(Saved entries)
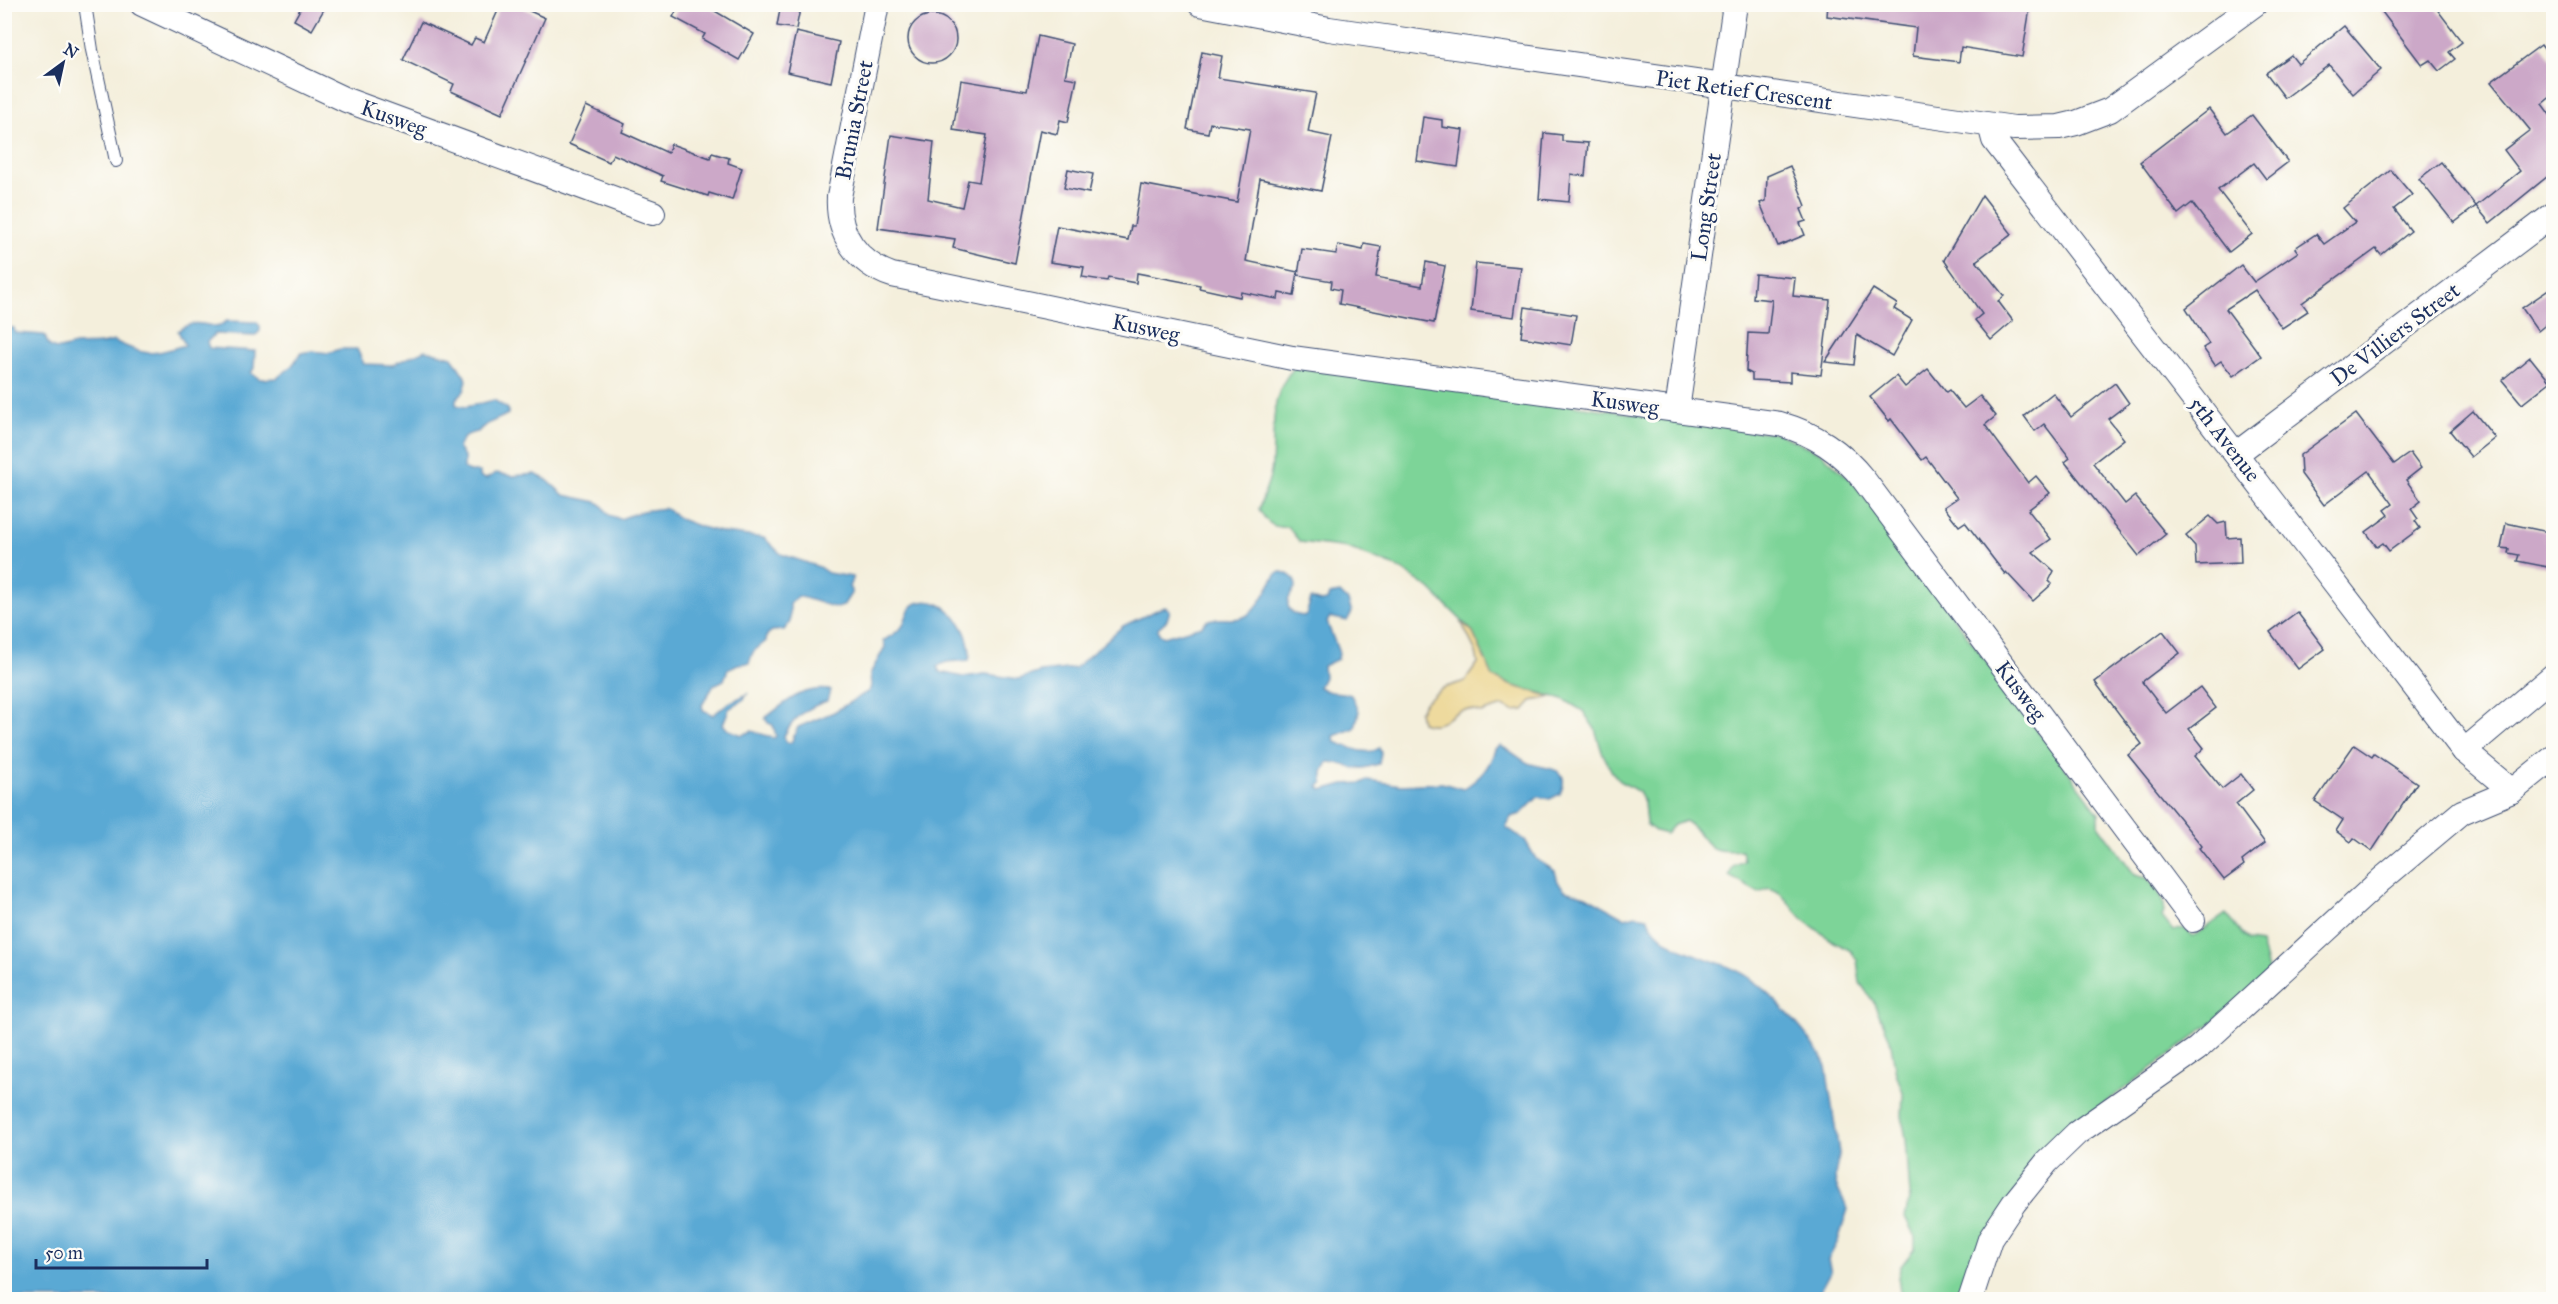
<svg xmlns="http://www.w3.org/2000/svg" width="2558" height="1304" viewBox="0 0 2558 1304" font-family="'IM FELL Great Primer',serif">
<rect width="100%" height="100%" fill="#fdfcf7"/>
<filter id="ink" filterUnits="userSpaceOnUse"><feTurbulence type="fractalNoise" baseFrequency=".0167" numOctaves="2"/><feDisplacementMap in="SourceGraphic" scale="12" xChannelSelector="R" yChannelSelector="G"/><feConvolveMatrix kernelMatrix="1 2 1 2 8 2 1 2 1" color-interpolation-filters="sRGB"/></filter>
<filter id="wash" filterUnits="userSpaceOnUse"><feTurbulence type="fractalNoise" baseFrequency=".008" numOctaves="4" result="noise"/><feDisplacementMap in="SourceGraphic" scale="24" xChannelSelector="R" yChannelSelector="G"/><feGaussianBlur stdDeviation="1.35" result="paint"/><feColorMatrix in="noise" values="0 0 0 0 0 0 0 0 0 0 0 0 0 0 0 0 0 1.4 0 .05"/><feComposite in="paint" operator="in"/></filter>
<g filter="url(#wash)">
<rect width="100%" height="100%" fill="#f4efdc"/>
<path fill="#7dd498" stroke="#4c827b" stroke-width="1.5" d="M 1295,367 L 1779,434 L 1821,453 L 1854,483 L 2099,813 L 2099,826 L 2135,875 L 2147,878 C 2156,889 2170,902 2162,917 L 2173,931 L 2184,928 L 2193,937 L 2226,914 L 2248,941 L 2261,943 L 2269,973 L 2245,999 L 2078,1123 L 1962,1299 L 1901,1299 L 1898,1277 L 1901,1266 L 1915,1248 L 1915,1237 L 1905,1217 L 1910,1195 L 1906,1139 L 1902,1116 L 1903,1093 L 1896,1073 L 1890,1039 L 1873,1001 L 1860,983 L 1857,960 L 1851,951 L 1831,940 L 1803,919 L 1780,893 L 1769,888 L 1759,893 L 1729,876 L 1733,866 L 1744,861 L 1742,850 C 1697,854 1714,840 1685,821 L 1674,825 L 1666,834 L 1655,831 L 1646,824 L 1644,802 L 1639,792 L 1620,781 L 1612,772 L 1602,752 L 1595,729 L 1583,711 L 1563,699 L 1510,685 L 1493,677 L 1472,631 L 1430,589 L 1401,569 L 1348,548 L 1300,542 L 1288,527 C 1273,529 1266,522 1259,509 C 1263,494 1271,481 1272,464 C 1275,429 1268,394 1295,367 Z"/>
<path fill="#eeda9e" stroke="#84847e" stroke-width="1.5" d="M 1461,622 L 1472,631 L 1493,677 L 1510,685 L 1552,697 L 1532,701 L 1524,710 L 1513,711 L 1503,706 L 1481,713 C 1448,700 1451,733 1421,722 L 1419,712 L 1425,702 L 1443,688 L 1465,681 L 1478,663 L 1476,652 Z"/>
<path fill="#5aa9d4" stroke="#3a6c99" stroke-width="1.5" d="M 227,321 L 256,322 L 260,326 L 260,331 L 255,336 L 215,334 L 207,342 L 209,348 L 255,351 L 254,368 L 251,373 L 260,379 L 277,378 L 291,367 L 301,353 L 312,351 L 329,353 L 340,349 L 357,349 L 364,364 L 392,365 L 425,350 L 452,357 L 467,380 L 464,391 L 456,399 L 456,405 L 466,407 L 494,400 L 508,409 L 508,414 C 498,420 484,423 478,432 C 465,434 463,437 458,448 L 464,457 L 464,468 L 469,472 L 480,472 L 480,477 L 486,479 L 496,473 L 512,476 L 535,474 L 547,480 L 564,495 L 597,502 L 602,505 L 609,515 L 620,519 L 642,511 L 665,508 L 680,519 L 701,527 L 724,533 L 764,538 L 781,554 L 819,567 L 828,573 L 853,577 L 849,587 L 852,592 L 843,606 L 837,608 L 798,596 L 790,604 L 790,622 L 784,630 L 772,631 L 767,635 L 766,641 L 753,652 L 749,663 L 738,664 L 728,669 L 724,680 L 714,685 L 702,705 L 703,710 L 713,715 L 727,704 L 747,694 L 744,699 L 729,709 L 723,724 L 727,729 L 742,735 L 752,731 L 774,738 L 776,736 L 773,725 L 768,723 L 765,718 C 788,701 802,686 831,690 L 827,701 C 808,707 793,718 784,736 L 786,742 L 791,743 L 798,727 L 834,712 L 869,691 L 871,686 L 870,674 L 885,647 L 883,641 C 889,637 898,632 902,627 C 907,619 906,608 917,603 C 946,592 975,635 969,660 C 958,663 948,658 937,667 L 940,672 L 963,677 L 985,674 L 1019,679 L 1041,672 L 1075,668 L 1123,626 L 1159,609 L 1165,607 L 1170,610 L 1167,620 L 1158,628 L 1159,634 L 1164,637 L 1202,626 C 1209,612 1233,624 1246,616 C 1260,608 1268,587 1277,573 L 1282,572 C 1290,575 1295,577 1296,586 C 1294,590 1289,596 1288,601 C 1286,611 1298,618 1306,615 L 1311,599 L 1321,602 L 1327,601 L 1329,595 L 1340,593 L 1348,601 L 1352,612 L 1347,621 L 1330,617 L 1327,622 L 1339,653 L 1338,659 L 1323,666 L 1324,677 L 1319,687 C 1333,696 1338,690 1351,695 L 1359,711 L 1355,728 L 1334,736 L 1335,742 C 1348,746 1366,757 1379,748 L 1381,753 L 1379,764 C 1371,766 1361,770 1353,768 C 1344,765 1338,762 1328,762 L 1323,772 L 1323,783 L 1318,786 L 1322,790 L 1344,784 L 1362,783 L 1367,780 L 1401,785 L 1442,783 L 1463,789 C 1479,779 1490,768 1495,749 L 1500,746 C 1511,750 1518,758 1528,763 C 1545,770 1573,764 1560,794 L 1550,799 L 1538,797 L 1521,814 L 1511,817 L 1506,827 L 1525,840 L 1536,859 L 1555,871 L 1558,882 L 1565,890 L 1586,896 L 1625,918 L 1636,915 L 1647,917 C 1661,952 1710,956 1740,972 C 1765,985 1815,1040 1826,1066 L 1839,1153 C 1839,1162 1835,1169 1835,1177 C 1835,1188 1843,1199 1848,1209 L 1838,1241 L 1828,1260 L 1831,1272 L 1820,1292 L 1813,1300 L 5,1299 L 5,327 L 14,328 L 15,333 L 44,335 C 47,339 47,345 51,347 C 59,352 67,346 75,345 C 91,343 96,347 114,341 C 148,357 150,355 185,345 L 178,331 C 191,320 201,323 217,327 Z"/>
<g id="blocks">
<g fill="#cca8c8">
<polygon points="303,4 327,4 312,30 294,20"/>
<polygon points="501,4 514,4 545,18 502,114 451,91 454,84 403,60 421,22 471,45 475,38 484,42"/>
<polygon points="680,4 703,4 754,34 739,60 702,39 705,34 673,17"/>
<polygon points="781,4 801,4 796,29 777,26"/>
<polygon points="1828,4 2008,4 2030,8 2022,57 1961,47 1959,62 1913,56 1916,28 1827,16"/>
<polygon points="2376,4 2433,4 2462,42 2449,52 2455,59 2439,71 2430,60 2422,65"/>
<circle cx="932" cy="39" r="24"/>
<polygon points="2344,26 2381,70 2353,94 2329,65 2285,98 2266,73 2291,55 2298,64"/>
<polygon points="796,32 839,42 831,82 787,72"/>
<polygon points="1038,36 1072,44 1065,77 1077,79 1068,122 1060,120 1057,134 1040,130 1015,263 953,248 955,239 878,228 891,135 934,142 928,199 962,207 968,180 979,182 987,135 953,130 961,80 1027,91"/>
<polygon points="2541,45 2553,61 2553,95 2542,104 2553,119 2553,172 2490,223 2476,206 2520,171 2504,150 2530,130 2491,82"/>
<polygon points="1202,52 1222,56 1218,78 1316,93 1308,132 1332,137 1321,191 1260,179 1246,261 1298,272 1294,296 1279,293 1278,299 1241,292 1240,297 1199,288 1200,285 1137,273 1136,283 1109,278 1108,281 1082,277 1084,267 1050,262 1057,226 1128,240 1131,226 1134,226 1141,184 1237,202 1250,129 1210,123 1208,133 1187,129"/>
<polygon points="586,106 625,124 622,132 668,153 671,144 710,158 712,153 729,158 728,163 742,168 732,200 709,193 708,196 661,181 663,176 613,154 609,162 569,144"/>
<polygon points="2209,109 2227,133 2252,115 2288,162 2266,179 2254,163 2218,190 2252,234 2229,252 2192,203 2178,214 2140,162"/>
<polygon points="1423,117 1442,120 1442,127 1463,130 1458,167 1417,161"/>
<polygon points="1544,133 1562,135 1562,141 1588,143 1585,176 1571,174 1569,202 1539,199"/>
<polygon points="2441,162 2476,206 2454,223 2419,179"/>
<polygon points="1790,166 1806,206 1801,209 1806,221 1800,223 1805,235 1778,246 1760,203 1766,201 1767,176"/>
<polygon points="1068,169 1093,174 1089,193 1064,188"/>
<polygon points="2391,170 2412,195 2394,209 2411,231 2381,255 2376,249 2302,303 2308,311 2282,328 2255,290 2226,309 2261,356 2233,376 2221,361 2215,365 2203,348 2209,344 2186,308 2241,265 2254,282 2298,252 2295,248 2316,234 2324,244 2355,222 2343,208"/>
<polygon points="1982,195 2012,234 1976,261 2004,296 1998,301 2013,321 1991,340 1975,320 1982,314 1944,260"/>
<polygon points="1364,244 1381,247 1376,277 1422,286 1426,262 1445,266 1434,323 1339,304 1341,290 1331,288 1332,281 1298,275 1302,249 1336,254 1338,245 1363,250"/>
<polygon points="1476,263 1521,267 1514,317 1471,311"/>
<polygon points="1755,274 1795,278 1793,296 1830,300 1821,375 1790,372 1790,382 1752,380 1752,374 1746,371 1748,333 1768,334 1772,300 1753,298"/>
<polygon points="2553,287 2553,319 2538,331 2522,308"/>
<polygon points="1873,289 1897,304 1894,309 1912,320 1892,356 1857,335 1854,365 1825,362"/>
<polygon points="1525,307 1576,315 1571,345 1521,337"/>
<polygon points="2530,357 2550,382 2522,404 2502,380"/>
<polygon points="1928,369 1946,392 1949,390 1964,408 1980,396 1996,416 1985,425 2028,483 2036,476 2050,493 2028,510 2051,539 2033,552 2054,571 2049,581 2052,584 2033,601 2006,572 2005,574 1965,522 1959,526 1944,507 1957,498 1926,457 1922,460 1891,419 1889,421 1870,397 1896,376 1905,387"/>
<polygon points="2115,383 2129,403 2108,419 2124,439 2093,463 2125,504 2135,496 2166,534 2139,556 2065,462 2070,458 2044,424 2035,431 2024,416 2053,393 2071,417"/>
<polygon points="2473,411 2495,438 2471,457 2450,431"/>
<polygon points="2356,414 2394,464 2410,453 2421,468 2406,480 2421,501 2411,509 2418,519 2415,521 2420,528 2389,551 2383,543 2377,547 2366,532 2389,515 2385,510 2393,504 2369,471 2324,505 2301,474 2300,455"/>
<polygon points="2210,516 2218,524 2226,522 2227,538 2240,537 2241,563 2196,565 2195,546 2186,536"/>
<polygon points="2506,523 2553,533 2553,568 2517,561 2519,555 2508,553 2509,549 2501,548"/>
<polygon points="2297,612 2325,649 2298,669 2270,632"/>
<polygon points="2163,631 2180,653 2142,682 2166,713 2200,687 2216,708 2189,729 2204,748 2195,756 2222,789 2241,774 2253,790 2236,804 2265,843 2242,861 2244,865 2224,880 2199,848 2202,846 2128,755 2142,744 2095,682"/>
<polygon points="2354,745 2372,757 2374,754 2417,783 2372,851 2354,838 2351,842 2336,831 2343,820 2315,801"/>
</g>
</g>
</g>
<g filter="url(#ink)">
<use href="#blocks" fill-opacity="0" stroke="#3c4c71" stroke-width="1.5"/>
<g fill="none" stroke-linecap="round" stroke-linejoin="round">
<defs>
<polyline id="service" points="85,4 92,50 116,161"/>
<g id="minor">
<polyline points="142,4 346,100 653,213"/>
<path d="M 877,4 L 839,197 C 837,234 857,263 892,275 L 1292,358 L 1780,424 C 1815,434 1841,451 1864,480 L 2193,920"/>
<polyline points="1200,4 1329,29 2014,128 2059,127 2076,123 2110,110 2255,4"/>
<polyline points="1990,125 1994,140 2464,751 2512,791"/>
<polyline points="1677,410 1735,4"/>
<polyline points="2236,454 2554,214"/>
<polyline points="2464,751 2554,675"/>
<polyline points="1970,1300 1990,1239 2014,1203 2047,1162 2077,1133 2197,1049 2381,880 2462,812 2512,791 2554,757"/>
</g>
</defs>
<use href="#service" stroke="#3c4c71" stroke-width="14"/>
<use href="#minor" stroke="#3c4c71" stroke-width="26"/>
<use href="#service" stroke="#fff" stroke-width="12"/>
<use href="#minor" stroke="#fff" stroke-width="24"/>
</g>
</g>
<g text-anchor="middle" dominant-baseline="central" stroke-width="6" stroke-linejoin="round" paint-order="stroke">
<g font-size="22" fill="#1b2f5e" stroke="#fdfcf7">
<text transform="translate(1744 90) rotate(8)">Piet Retief Crescent</text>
<text transform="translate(394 118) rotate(20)">Kusweg</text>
<text transform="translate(854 120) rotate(-79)">Brunia Street</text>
<text transform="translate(1706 207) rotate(-82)">Long Street</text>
<text transform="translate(1146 328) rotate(12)">Kusweg</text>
<text transform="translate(2395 334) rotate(-37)">De Villiers Street</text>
<text transform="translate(1625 403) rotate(8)">Kusweg</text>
<text transform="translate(2225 439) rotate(52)">5th Avenue</text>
<text transform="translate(2021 691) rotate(53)">Kusweg</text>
</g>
</g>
<rect width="2558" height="1304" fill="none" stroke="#fdfcf7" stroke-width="24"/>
<g transform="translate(63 63) rotate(33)" stroke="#fdfcf7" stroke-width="4.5" paint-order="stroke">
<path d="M0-4.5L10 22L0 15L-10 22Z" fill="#1b2f5e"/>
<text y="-9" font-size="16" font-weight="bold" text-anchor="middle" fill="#1b2f5e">N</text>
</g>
<path d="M36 1259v9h171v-9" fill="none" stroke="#1b2f5e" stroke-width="3"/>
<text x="45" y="1259" font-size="18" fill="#1b2f5e" stroke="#fdfcf7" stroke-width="4.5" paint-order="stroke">50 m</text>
</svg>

ACTIVITY:
Check each line of the entries, and copy the ones that contain "wash".

FINISHED TASK:
<filter id="wash" filterUnits="userSpaceOnUse"><feTurbulence type="fractalNoise" baseFrequency=".008" numOctaves="4" result="noise"/><feDisplacementMap in="SourceGraphic" scale="24" xChannelSelector="R" yChannelSelector="G"/><feGaussianBlur stdDeviation="1.35" result="paint"/><feColorMatrix in="noise" values="0 0 0 0 0 0 0 0 0 0 0 0 0 0 0 0 0 1.4 0 .05"/><feComposite in="paint" operator="in"/></filter>
<g filter="url(#wash)">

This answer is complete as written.